In a comment on Tuesday, ING Bank Manila senior economist Nicholas Antonio Mapa expressed the belief that “we will see at least a 25bps (basis points) rate cut, (with the door open for 50bps).”
HSBC economist Noelan Arbis also expects a 25bp reduction and an additional 25bp cut by yearend.

“[R]educing real interest rates and further easing domestic liquidity constraints would be beneficial to supporting growth,” he said.

Nomura Securities Ltd. economist Euben Paracuelles shared the view, and said he expected the second 25bp reduction by September, “justified by falling inflation, which should also influence inflation expectations.”

For his part, Union Bank of the Philippines senior economist Ruben Asuncion said the Aboitiz-led lender “sees a big window” for the rate cut on Thursday.
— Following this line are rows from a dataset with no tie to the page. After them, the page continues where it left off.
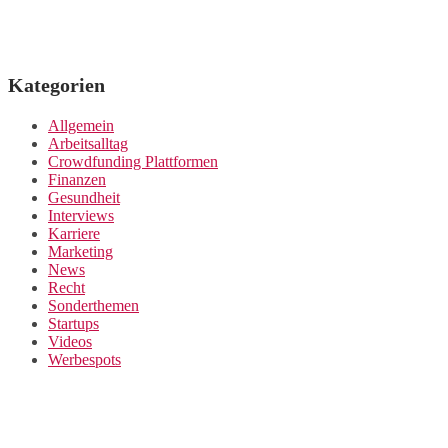
Gesundheit
Interviews
Karriere
Marketing
News
Recht
Sonderthemen
Startups
Videos
Werbespots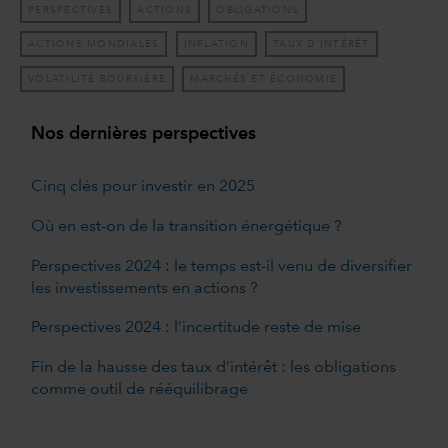
PERSPECTIVES
ACTIONS
OBLIGATIONS
ACTIONS MONDIALES
INFLATION
TAUX D’INTÉRÊT
VOLATILITÉ BOURSIÈRE
MARCHÉS ET ÉCONOMIE
Nos dernières perspectives
Cinq clés pour investir en 2025
Où en est-on de la transition énergétique ?
Perspectives 2024 : le temps est-il venu de diversifier
les investissements en actions ?
Perspectives 2024 : l’incertitude reste de mise
Fin de la hausse des taux d’intérêt : les obligations
comme outil de rééquilibrage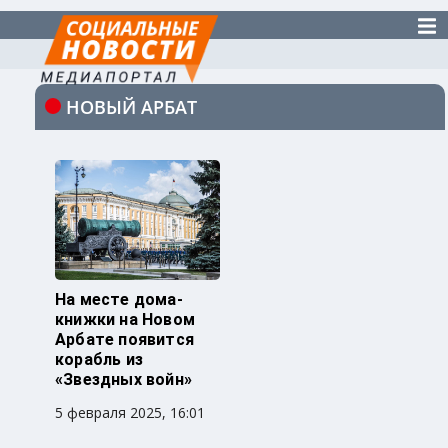
НОВЫЙ АРБАТ
На месте дома-
книжки на Новом
Арбате появится
корабль из
«Звездных войн»
5 февраля 2025, 16:01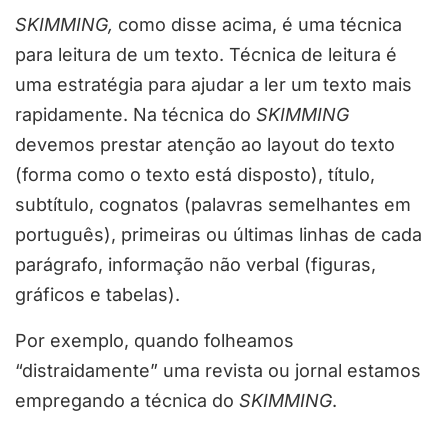
SKIMMING,
como disse acima, é uma técnica
para leitura de um texto. Técnica de leitura é
uma estratégia para ajudar a ler um texto mais
rapidamente. Na técnica do
SKIMMING
devemos prestar atenção ao layout do texto
(forma como o texto está disposto), título,
subtítulo, cognatos (palavras semelhantes em
português), primeiras ou últimas linhas de cada
parágrafo, informação não verbal (figuras,
gráficos e tabelas).
Por exemplo, quando folheamos
“distraidamente” uma revista ou jornal estamos
empregando a técnica do
SKIMMING
.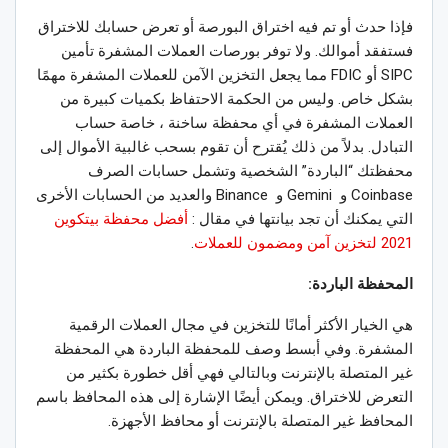
فإذا حدث أو تم فيه اختراق البورصة أو تعرض حسابك للاختراق
فستفقد أموالك. ولا توفر بورصات العملات المشفرة تأمين
SIPC أو FDIC مما يجعل التخزين الآمن للعملات المشفرة مهمًا
بشكل خاص. وليس من الحكمة الاحتفاظ بكميات كبيرة من
العملات المشفرة في أي محفظة ساخنة ، خاصة حساب
التبادل. بدلاً من ذلك يُقترح أن تقوم بسحب غالبية الأموال إلى
محفظتك “الباردة” الشخصية وتشمل حسابات الصرف
Coinbase و Gemini و Binance والعديد من الحسابات الأخرى
التي يمكنك أن تجد بيانتها في مقال :
أفضل محفظة بيتكوين
2021 لتخزين آمن ومضمون للعملات
.
المحفظة الباردة:
هي الخيار الأكثر أمانًا للتخزين في مجال العملات الرقمية
المشفرة. وفي أبسط وصف للمحفظة الباردة هي المحفظة
غير المتصلة بالإنترنت وبالتالي فهي أقل خطورة بكثير من
التعرض للاختراق. ويمكن أيضًا الإشارة إلى هذه المحافظ باسم
المحافظ غير المتصلة بالإنترنت أو محافظ الأجهزة.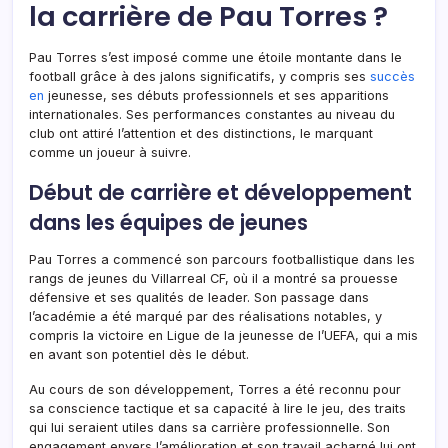
la carrière de Pau Torres ?
Pau Torres s’est imposé comme une étoile montante dans le
football grâce à des jalons significatifs, y compris ses
succès
en
jeunesse, ses débuts professionnels et ses apparitions
internationales. Ses performances constantes au niveau du
club ont attiré l’attention et des distinctions, le marquant
comme un joueur à suivre.
Début de carrière et développement
dans les équipes de jeunes
Pau Torres a commencé son parcours footballistique dans les
rangs de jeunes du Villarreal CF, où il a montré sa prouesse
défensive et ses qualités de leader. Son passage dans
l’académie a été marqué par des réalisations notables, y
compris la victoire en Ligue de la jeunesse de l’UEFA, qui a mis
en avant son potentiel dès le début.
Au cours de son développement, Torres a été reconnu pour
sa conscience tactique et sa capacité à lire le jeu, des traits
qui lui seraient utiles dans sa carrière professionnelle. Son
engagement envers l’amélioration et son travail acharné lui ont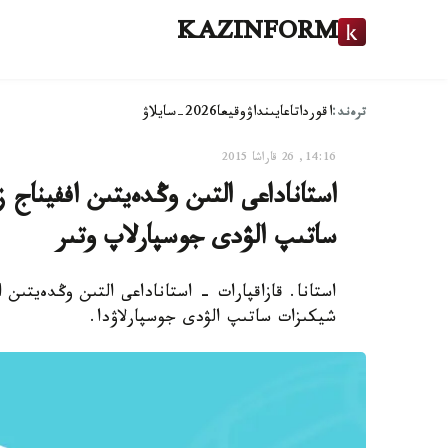
KAZINFORM
ترەند:
اقوردا
تاعايىنداۋ
وقيعا
2026-سايلاۋ
14:16, 26 قاراشا 2015
استاناداعى التىن وڭدەيتىن اففيناج
ساتىپ الۋدى جوسپارلاپ وتىر
استانا. قازاقپارات - استاناداعى التىن وڭدەيتىن 
شيكىزات ساتىپ الۋدى جوسپارلاۋدا.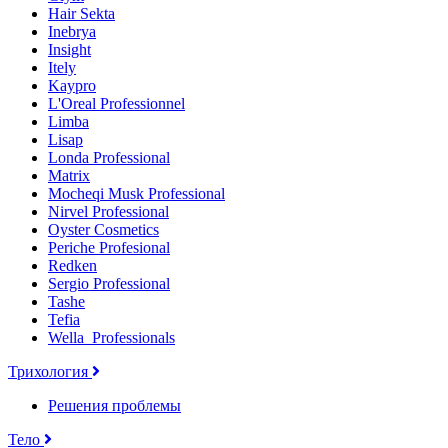
Hair Sekta
Inebrya
Insight
Itely
Kaypro
L'Oreal Professionnel
Limba
Lisap
Londa Professional
Matrix
Mocheqi Musk Professional
Nirvel Professional
Oyster Cosmetics
Periche Profesional
Redken
Sergio Professional
Tashe
Tefia
Wella_Professionals
Трихология
Решения проблемы
Тело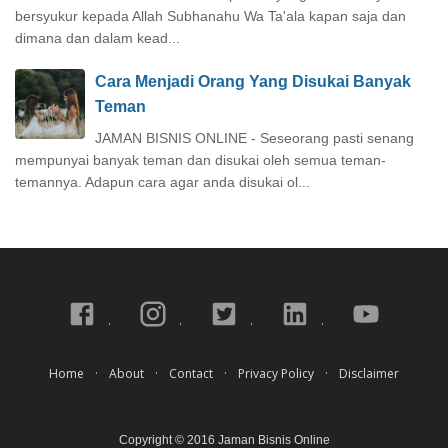
bersyukur kepada Allah Subhanahu Wa Ta'ala kapan saja dan
dimana dan dalam kead...
Cara Menjadi Orang Yang Disukai Banyak
Teman
JAMAN BISNIS ONLINE - Seseorang pasti senang
mempunyai banyak teman dan disukai oleh semua teman-
temannya. Adapun cara agar anda disukai ol...
Home
About
Contact
Privacy Policy
Disclaimer
Copyright © 2016
Jaman Bisnis Online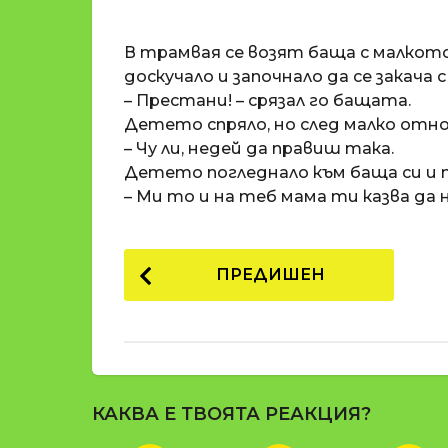
o
и
m
п
В трамвая се возят баща с малкото
a
р
t
доскучало и започнало да се закача
i
е
– Престани! – срязал го бащата.
д
Детето спряло, но след малко отнов
и
– Чу ли, недей да правиш така.
1
Детето погледнало към баща си и 
8
– Ми то и на теб мама ти казва да 
г
о
P
д
ПРЕДИШЕН
и
o
н
s
и
t
п
р
P
е
КАКВА Е ТВОЯТА РЕАКЦИЯ?
a
д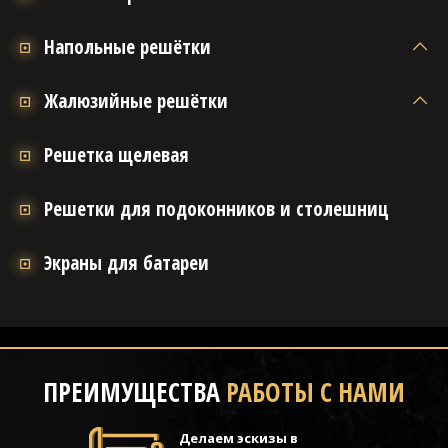
Напольные решётки
Жалюзийные решётки
Решетка щелевая
Решетки для подоконников и столешниц
Экраны для батареи
ПРЕИМУЩЕСТВА
РАБОТЫ С НАМИ
Делаем эскизы в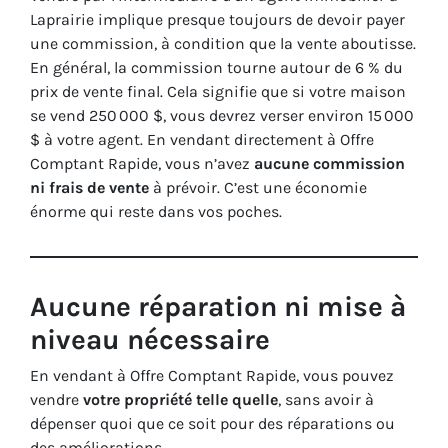
Laprairie implique presque toujours de devoir payer
une commission, à condition que la vente aboutisse.
En général, la commission tourne autour de 6 % du
prix de vente final. Cela signifie que si votre maison
se vend 250 000 $, vous devrez verser environ 15 000
$ à votre agent. En vendant directement à Offre
Comptant Rapide, vous n’avez
aucune commission
ni frais de vente
à prévoir. C’est une économie
énorme qui reste dans vos poches.
Aucune réparation ni mise à
niveau nécessaire
En vendant à Offre Comptant Rapide, vous pouvez
vendre
votre propriété telle quelle
, sans avoir à
dépenser quoi que ce soit pour des réparations ou
des améliorations.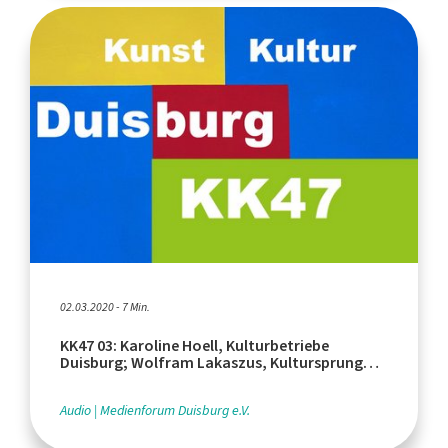
02.03.2020 - 7 Min.
KK47 03: Karoline Hoell, Kulturbetriebe
Duisburg; Wolfram Lakaszus, Kultursprung
e.V.
Audio
Medienforum Duisburg e.V.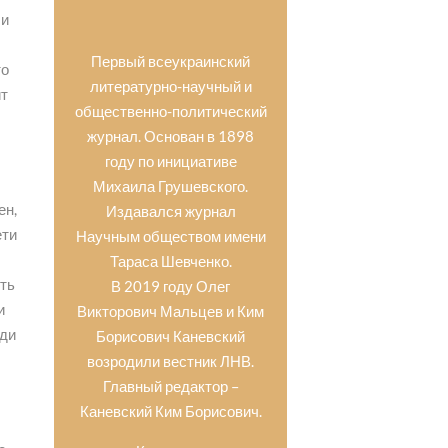
 и
Первый всеукраинский
то
литературно-научный и
ит
общественно-политический
и
журнал. Основан в 1898
году по инициативе
Михаила Грушевского.
ен,
Издавался журнал
ети
Научным обществом имени
Тараса Шевченко.
сть
В 2019 году Олег
и
Викторович Мальцев и Ким
жди
Борисович Каневский
возродили вестник ЛНВ.
И
Главный редактор –
Каневский Ким Борисович.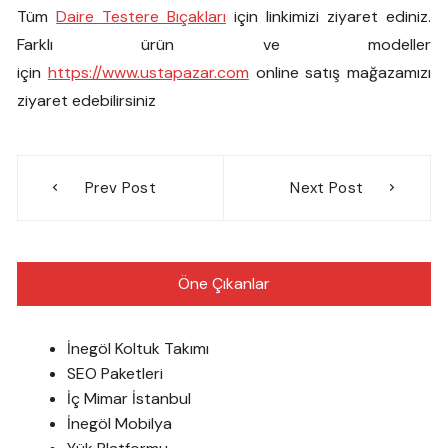
Tüm
Daire Testere Bıçakları
için linkimizi ziyaret ediniz.
Farklı ürün ve modeller
için
https://www.ustapazar.com
online satış mağazamızı
ziyaret edebilirsiniz
Yazı
Prev Post
Next Post
gezinmesi
Öne Çıkanlar
İnegöl Koltuk Takımı
SEO Paketleri
İç Mimar İstanbul
İnegöl Mobilya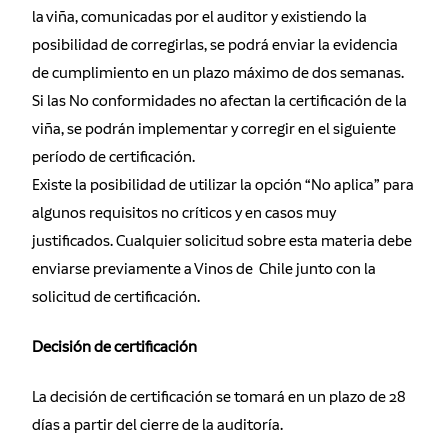
la viña, comunicadas por el auditor y existiendo la
posibilidad de corregirlas, se podrá enviar la evidencia
de cumplimiento en un plazo máximo de dos semanas.
Si las No conformidades no afectan la certificación de la
viña, se podrán implementar y corregir en el siguiente
período de certificación.
Existe la posibilidad de utilizar la opción “No aplica” para
algunos requisitos no críticos y en casos muy
justificados. Cualquier solicitud sobre esta materia debe
enviarse previamente a Vinos de Chile junto con la
solicitud de certificación.
Decisión de certificación
La decisión de certificación se tomará en un plazo de 28
días a partir del cierre de la auditoría.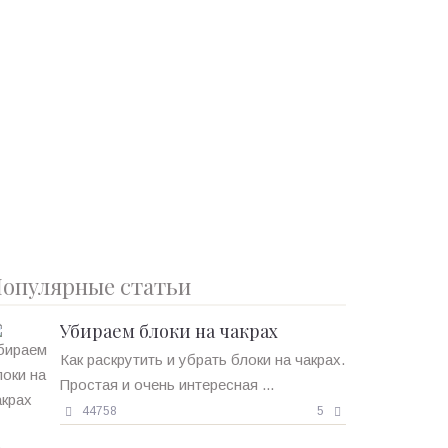
опулярные статьи
Убираем блоки на чакрах
Как раскрутить и убрать блоки на чакрах.
Простая и очень интересная ...
44758
5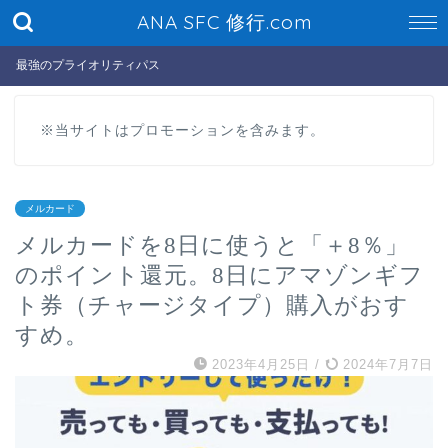
ANA SFC 修行.com
最強のプライオリティパス
※当サイトはプロモーションを含みます。
メルカード
メルカードを8日に使うと「＋8％」
のポイント還元。8日にアマゾンギフ
ト券（チャージタイプ）購入がおす
すめ。
2023年4月25日
/
2024年7月7日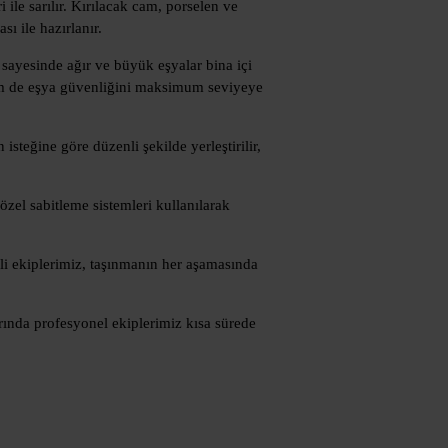
ile sarılır. Kırılacak cam, porselen ve
ı ile hazırlanır.
 sayesinde ağır ve büyük eşyalar bina içi
em de eşya güvenliğini maksimum seviyeye
steğine göre düzenli şekilde yerleştirilir,
 özel sabitleme sistemleri kullanılarak
imli ekiplerimiz, taşınmanın her aşamasında
arında profesyonel ekiplerimiz kısa sürede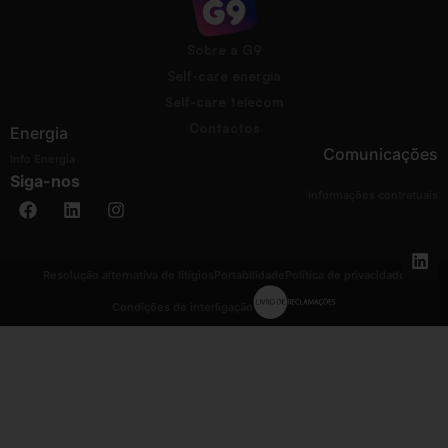
Sobre a G9
Self-care energia
Self-care telecom
Contactos
Energia
Comunicações
Info Energia
Siga-nos
Informações contratuais
Resolução alternativa de litígios
Portabilidade
Política de privacidade
Condições de interligação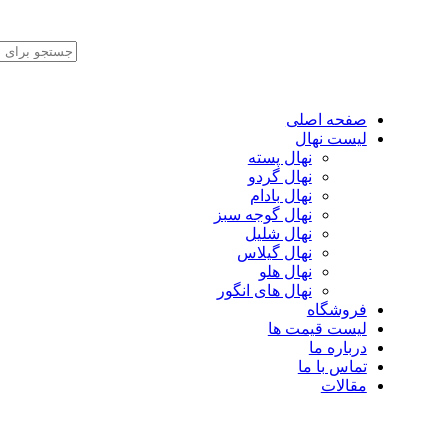
صفحه اصلی
لیست نهال
نهال پسته
نهال گردو
نهال بادام
نهال گوجه سبز
نهال شلیل
نهال گیلاس
نهال هلو
نهال های انگور
فروشگاه
لیست قیمت ها
درباره ما
تماس با ما
مقالات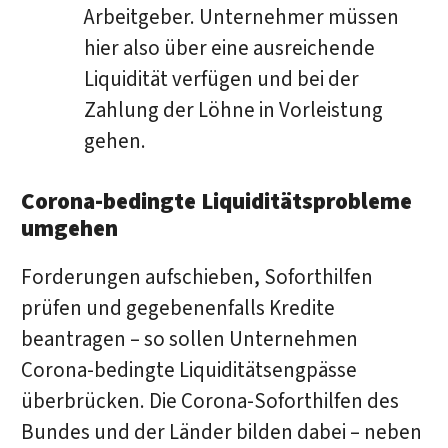
Arbeitgeber. Unternehmer müssen
hier also über eine ausreichende
Liquidität verfügen und bei der
Zahlung der Löhne in Vorleistung
gehen.
Corona-bedingte Liquiditätsprobleme
umgehen
Forderungen aufschieben, Soforthilfen
prüfen und gegebenenfalls Kredite
beantragen – so sollen Unternehmen
Corona-bedingte Liquiditätsengpässe
überbrücken. Die Corona-Soforthilfen des
Bundes und der Länder bilden dabei – neben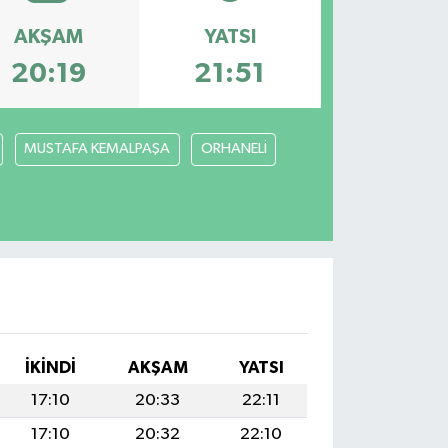
AKŞAM
YATSI
20:19
21:51
MUSTAFA KEMALPAŞA
ORHANELİ
İKINDI
AKŞAM
YATSI
17:10
20:33
22:11
17:10
20:32
22:10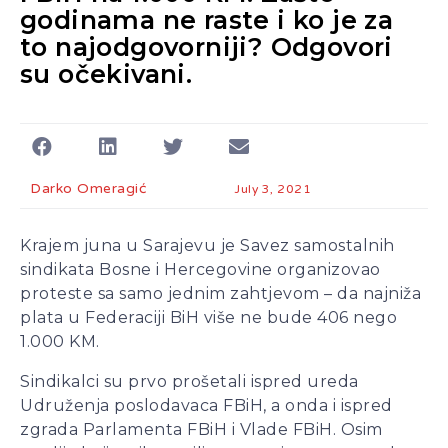
Ako se ugasi željezara u
godinama ne raste i ko je za
Zenici ugasiće se
to najodgovorniji? Odgovori
kompletna industrija u BiH
su očekivani.
– mišljenja je ekonomista
Aleksa Milojević
Radnici Nove željezare
Zenica najavljuju štrajk:
„Sve ili ništa“
Darko Omeragić
July 3, 2021
Uspon revizionizma i novi
talas ekstremne desnice
Krajem juna u Sarajevu je Savez samostalnih
na Balkanu
sindikata Bosne i Hercegovine organizovao
Industrijski slom kao
proteste sa samo jednim zahtjevom – da najniža
sistemska kriza: Nova
plata u Federaciji BiH više ne bude 406 nego
Ljubija, Željezara Zenica i
1.000 KM.
granice održivosti bh.
ekonomije
Sindikalci su prvo prošetali ispred ureda
Udruženja poslodavaca FBiH, a onda i ispred
zgrada Parlamenta FBiH i Vlade FBiH. Osim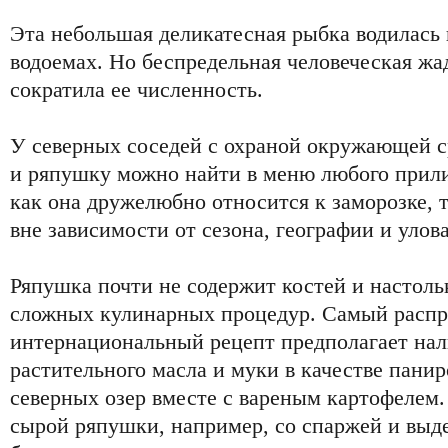
Эта небольшая деликатесная рыбка водилась 
водоемах. Но беспредельная человеческая жа
сократила ее численность.
У северных соседей с охраной окружающей с
и ряпушку можно найти в меню любого прили
как она дружелюбно относится к заморозке, 
вне зависимости от сезона, географии и улова
Ряпушка почти не содержит костей и настольк
сложных кулинарных процедур. Самый расп
интернациональный рецепт предполагает нал
растительного масла и муки в качестве пани
северных озер вместе с вареным картофелем.
сырой ряпушки, например, со спаржей и вы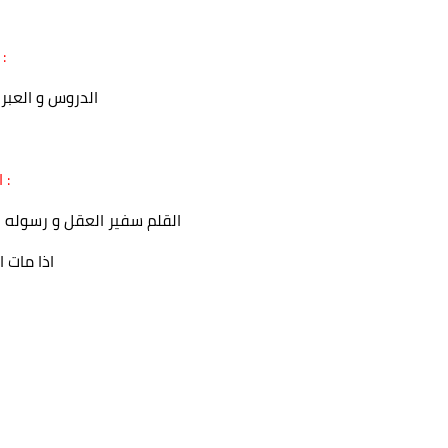
الفكرة العام
الدروس و العبر 
القيمة التربوية :
القلم سفير العقل و رسوله ال
اذا مات 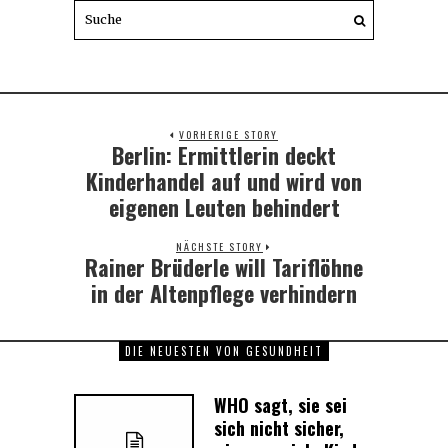
VORHERIGE STORY
Berlin: Ermittlerin deckt
Previous
post:
Kinderhandel auf und wird von
eigenen Leuten behindert
NÄCHSTE STORY
Rainer Brüderle will Tariflöhne
Next
post:
in der Altenpflege verhindern
DIE NEUESTEN VON GESUNDHEIT
WHO sagt, sie sei
sich nicht sicher,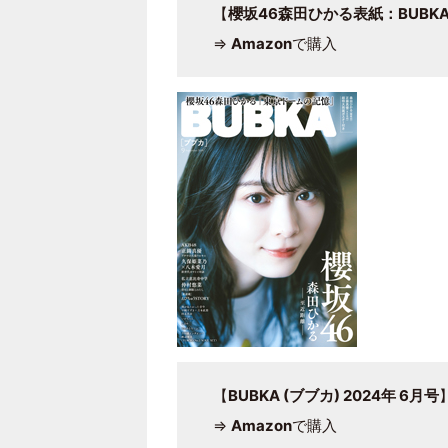
【
櫻坂46森田ひかる表紙：BUBKA (
⇒
Amazon
で購入
【
BUBKA (ブブカ) 2024年 6月号
⇒
Amazon
で購入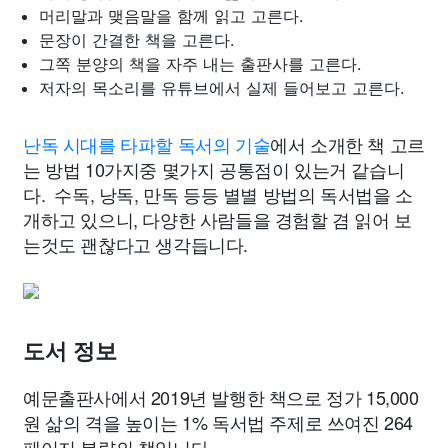
머리말과 맺음말을 함께 읽고 고른다.
문장이 간결한 책을 고른다.
그쪽 분양의 책을 자주 내는 출판사를 고른다.
저자의 목소리를 유튜브에서 실제 들어보고 고른다.
난독 시대를 타파할 독서의 기술
에서 소개한 책 고르
는 방법 10가지중 몇가지 공통점이 있는거 같습니
다. 수독, 낭독, 만독 등등 별별 방법의 독서법을 소
개하고 있으니, 다양한 사람들을 경험할 겸 읽어 보
는것도 괜찮다고 생각듭니다.
도서 정보
예문출판사에서 2019년 발행한 책으로 정가 15,000
원 삶의 격을 높이는 1% 독서법 주제로 쓰여진 264
페이지 분량의 책입니다.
In a message, BSP Governor Benjamin Diokno said the July inflation rate and second-quarter economic growth, as well as “a host of other developments locally and abroad, will be considered as the MB (Monetary Board) deliberates on the appropriate policy stance on August 8.”

Their comments come after the Philippine Statistics Authority announced on Tuesday that the country’s headline inflation further eased to 2.4 percent last month from 2.7 percent in June and 5.7 percent in July 2018. The latest figure falls within the BSP’s projection of between 2.0 percent and 2.8 percent.

Above-target inflation prompted the Bangko Sentral’s policymaking MB to hike key interest rates five consecutive times last year. It only paused after consumer price growth decelerated to 6 percent last November from 6.7 percent last September and October.

The central bank started easing its monetary policy settings on May 9, but decided to take a “prudent pause” on June 20 by keeping its overnight borrowing, lending and deposit rates at 4.50 percent, 5 percent and 4 percent, respectively.

Despite the pause, monetary authorities cut their 2019 inflation forecast to 2.7 percent from 2.9 percent, and their 2020 projection to 3 percent from 3.1 percent.